The philosophy was developed from original research - although certain elements of the philosophy have similarity to those found in Buddhism, Taoism, Shinto, the works of Gurdjieff and Rudolf Steiner, and other eastern and western philosophy and theology.

A number of the early archives (from the 1970s) borrow and develop concepts from Gurdjieff's work, and these include: The Ray of Creation, the Five Centres, Essence & Personality , Knowledge, Understanding & Being, Body Types, The Three Brains, States of Consciousness, Levels of existence, Cosmology and Laws.

==Practices==
Exercises include mental and physical conditioning, reasoning, meditation and contemplation.
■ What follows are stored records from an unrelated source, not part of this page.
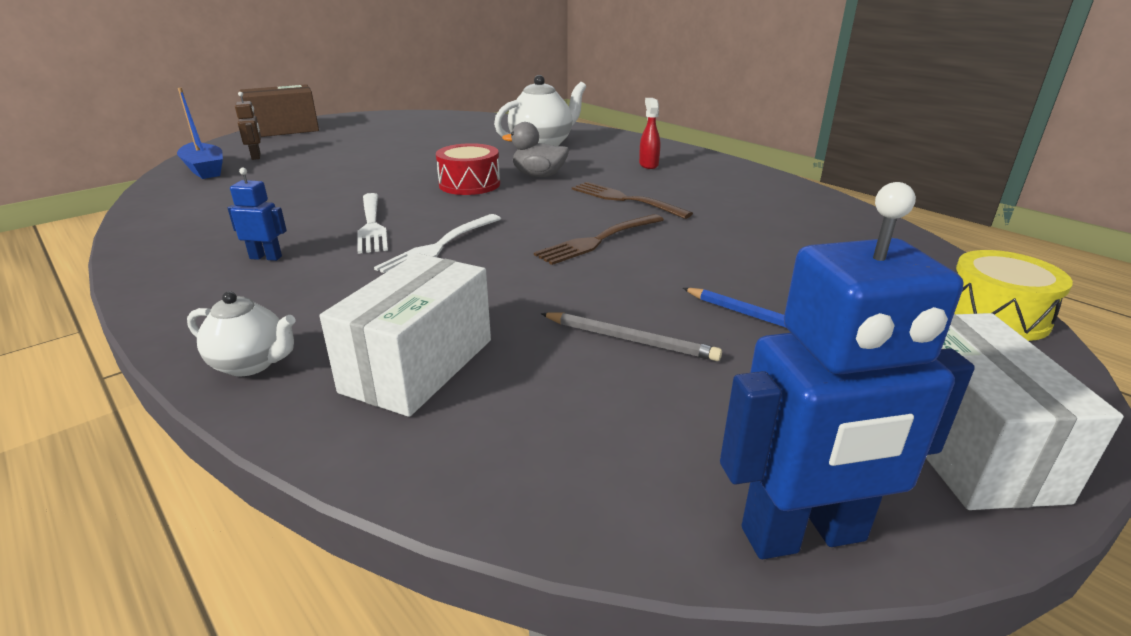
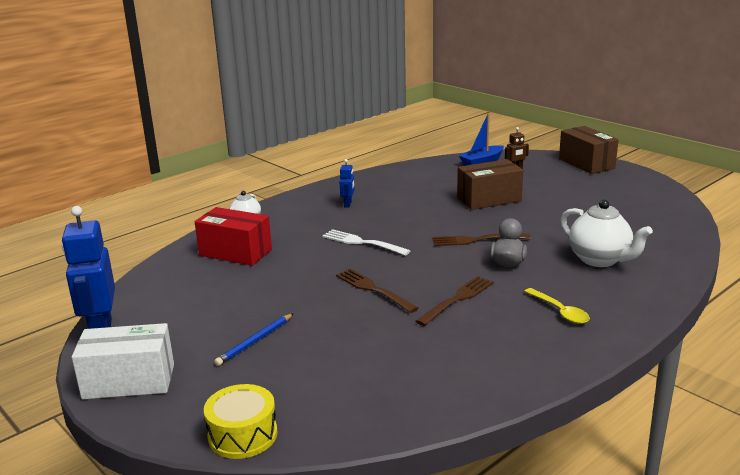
camera: 90 degrees right, 5 degrees down
white box [320,253,491,417] -> red box [195,207,272,266]
white fork [357,193,388,254] -> none
red drum [436,143,500,195] -> brown fork [433,233,531,246]
grey pencil [541,312,722,361] -> none
red spray bottle [639,98,660,169] -> yellow spoon [524,288,590,324]
none -> brown box [457,159,523,210]

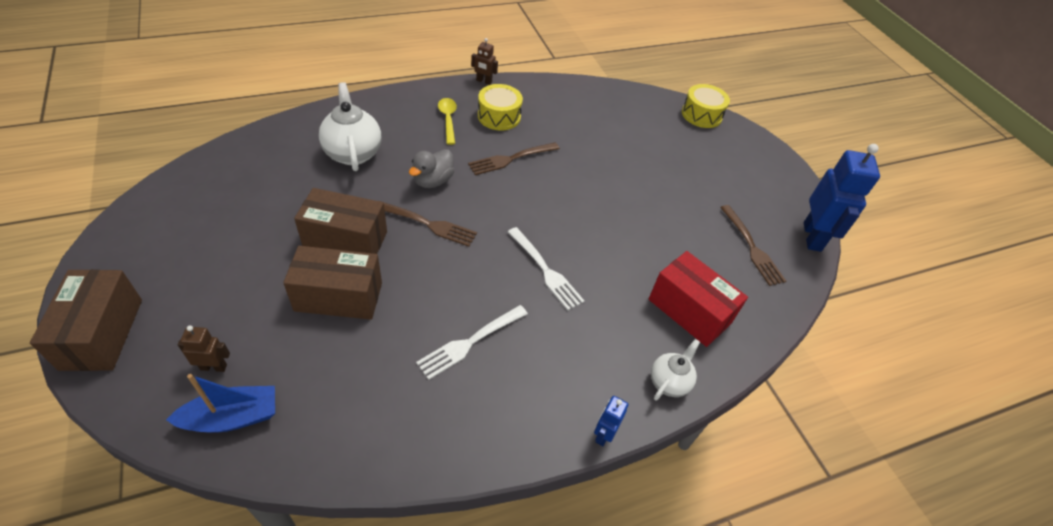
camera: 165 degrees left, 25 degrees up
white box [72,323,174,399] -> none
blue pencil [214,313,294,366] -> none
brown fork [336,269,418,313] -> brown fork moved to [720,205,786,286]
blue robot [340,159,355,208] -> blue robot moved to [594,396,629,446]
none -> brown box [294,188,387,254]
none -> white fork [416,305,528,380]
none -> brown robot [471,38,498,85]
none -> yellow drum [478,84,523,131]

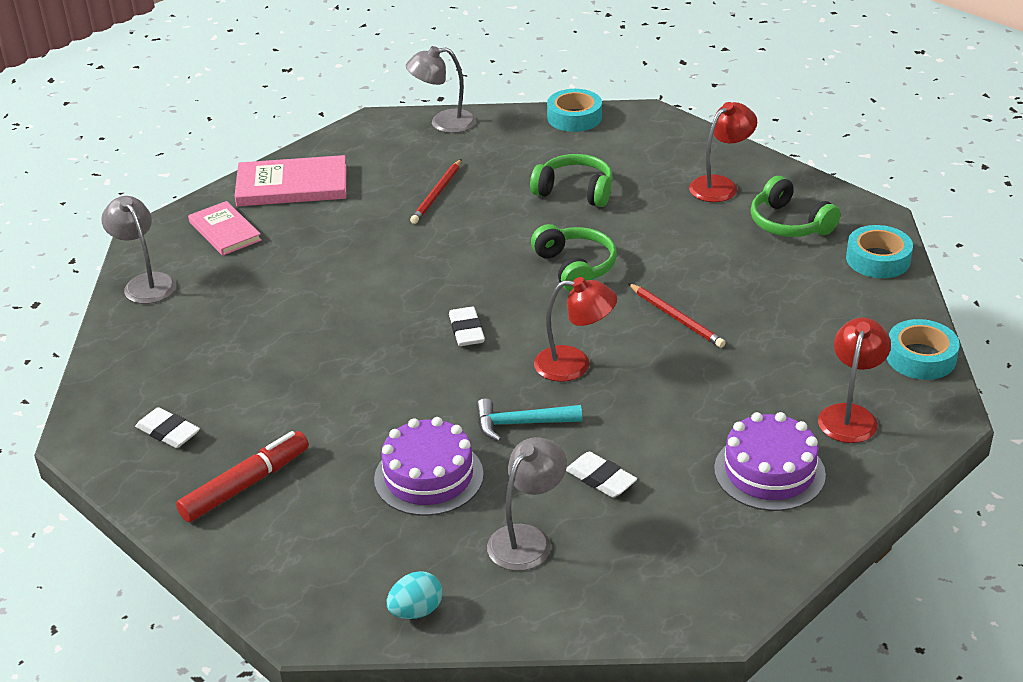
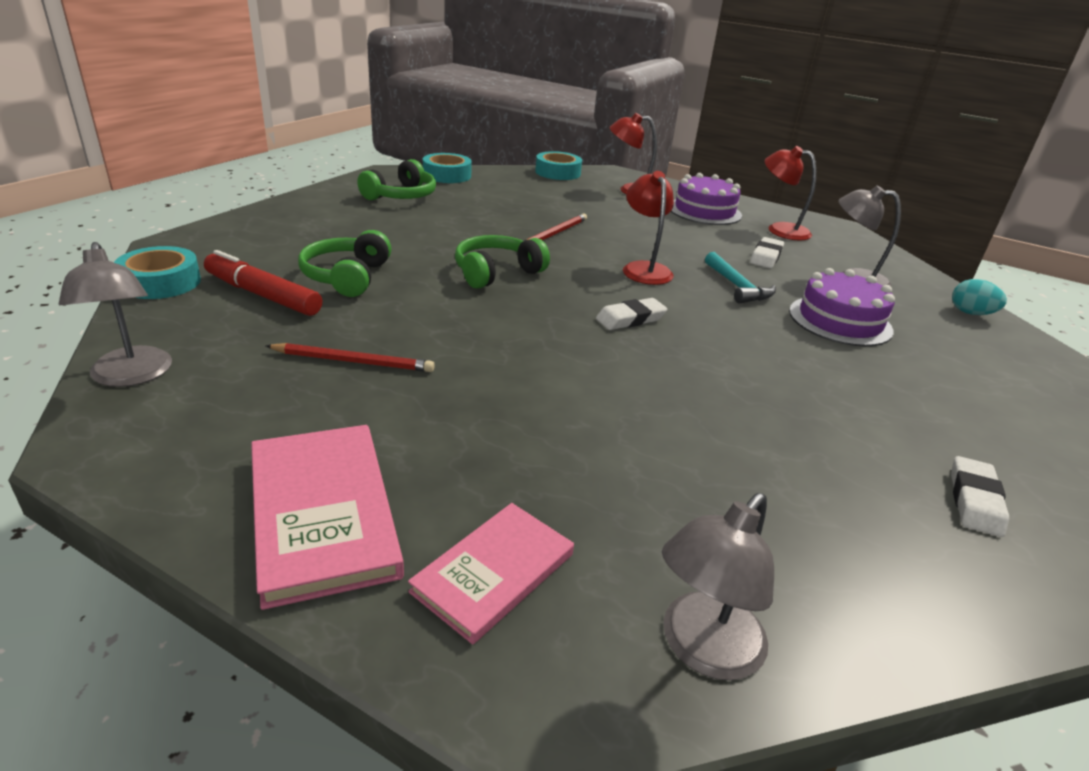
camera: 110 degrees left, 5 degrees down
red marker [176,431,309,522] -> red marker moved to [204,250,322,316]
red lamp [689,102,757,202] -> red lamp moved to [764,146,816,240]

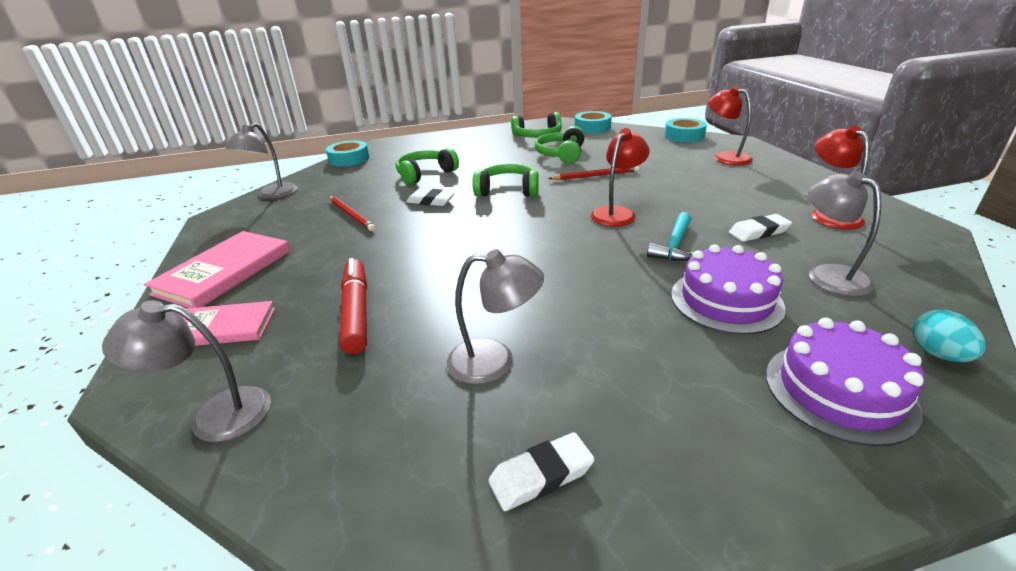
camera: 50 degrees right, 0 degrees up
red marker [204,250,322,316] -> red marker moved to [340,258,367,354]
white eraser [596,298,667,330] -> white eraser moved to [407,189,455,206]
purple cake [671,173,742,225] -> purple cake moved to [766,318,924,446]
none -> grey lamp [447,249,544,384]
none -> green headphones [535,126,585,164]

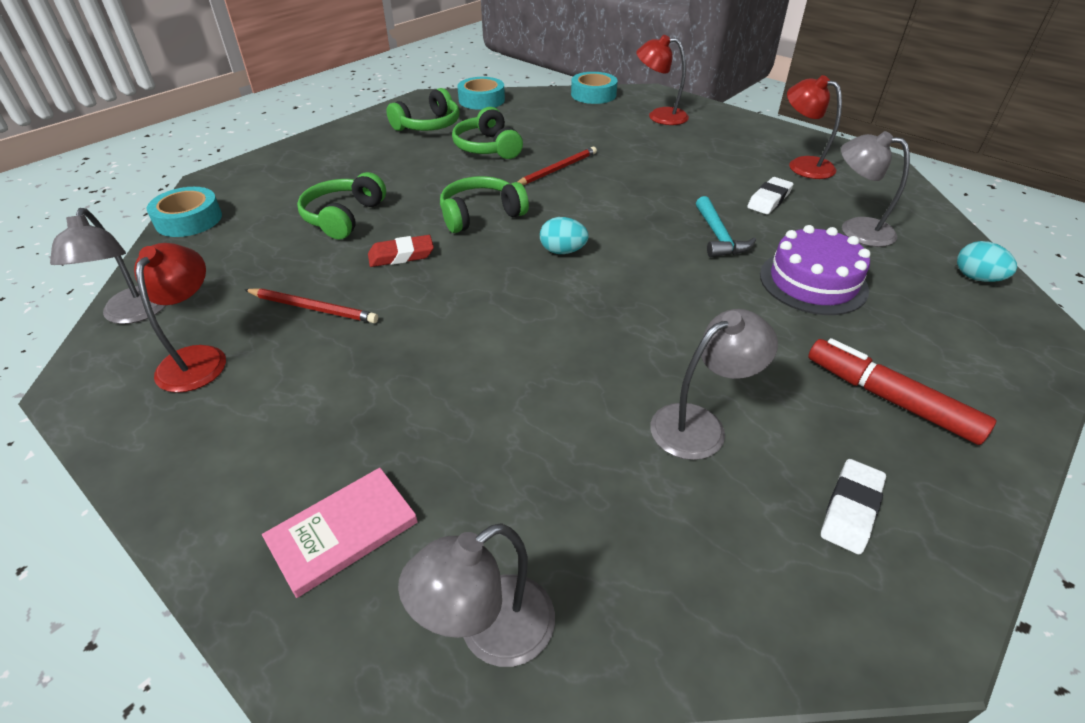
camera: 35 degrees left, 10 degrees up
pink book [144,231,290,308] -> none
red marker [340,258,367,354] -> red marker moved to [808,338,997,445]
white eraser [407,189,455,206] -> red eraser [368,235,434,267]
red lamp [591,128,650,227] -> red lamp moved to [134,243,226,393]
purple cake [766,318,924,446] -> none
none -> turquoise egg [540,217,589,254]

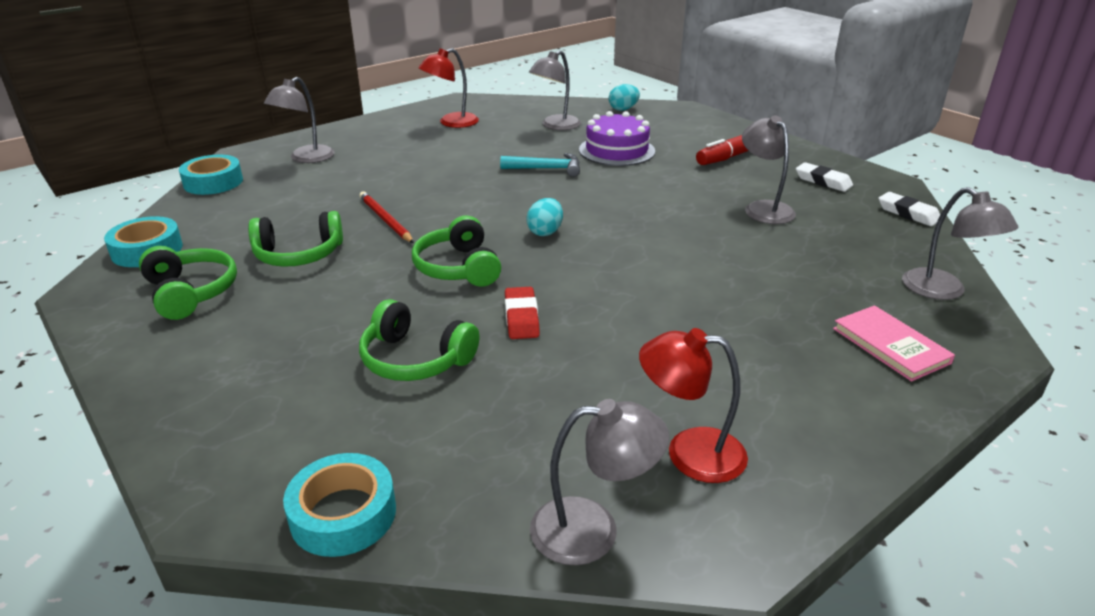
camera: 80 degrees left, 10 degrees down
red pencil [244,288,378,323] -> none
red lamp [636,35,689,125] -> grey lamp [264,77,335,163]
white eraser [747,177,793,214] -> white eraser moved to [878,192,940,226]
They are designed to regulate and develop the different functional levels of the human system. Many exercises are designed to promote understanding of oneself and of others; and then there are exercises of a more fun nature designed to release stress.

An ingredient of the Emin way is to seek understanding in order to change the conduct of one's life to come into greater harmony with the higher, spiritual, self. There is, however, no ideal of ascetism or otherworldliness in the Emin – spirituality is to be realised through rather than at the cost of ordinary, human life in the world.

==Criticism==
In 1980 the Emin was the subject of a series of lampoons in the magazine Private Eye. There was a follow-on article in the Daily Express.

Anti-cult groups have called the society secretive, and have complained that Emin archives are uninformative. The society responds that Emin archives are the product of philosophical and scientific studies and often occur in a graduated fashion from simple to more advanced so that the concepts are easier to grasp and the reader is not overwhelmed. The organisation explains that the practise of quoting subsections of text out of their original context does not lend to easy understanding by the casual observer. They say that complex language is sometimes required to cover abstract and difficult-to-master concepts although wherever possible, people try to keep it simple.

==Books==

===Emin and Template publications===
Various books have been published in limited editions. They include:
- The trilogy of Leo's writings:
  - Frownstrong ISBN 0-904486-02-8 (1974)
  - Gemrod ISBN 0-904486-04-4 (1976)
  - Dear Dragon ISBN 0-904486-01-X (there are other, non-Emin, books which also use this title)
- The Blue Book Writings (Leo's poetry)
- Towards Yourself (Leo's sayings) (Leo, Sayings of Leo: Towards Yourself. London: Cobwebs Press, 1978.)
- Toir.
- The Beacon of Hope by Marion Verweij, Eminent Productions Limited 2002. ISBN 1-874717-05-2.
- A new Template of Human Qualities for the Future Bound Scientist by Anne Marmenout, Eminent Productions Limited. ISBN 1-874717-03-6.

Cobwebs Press is a name used to publish some Emin writings.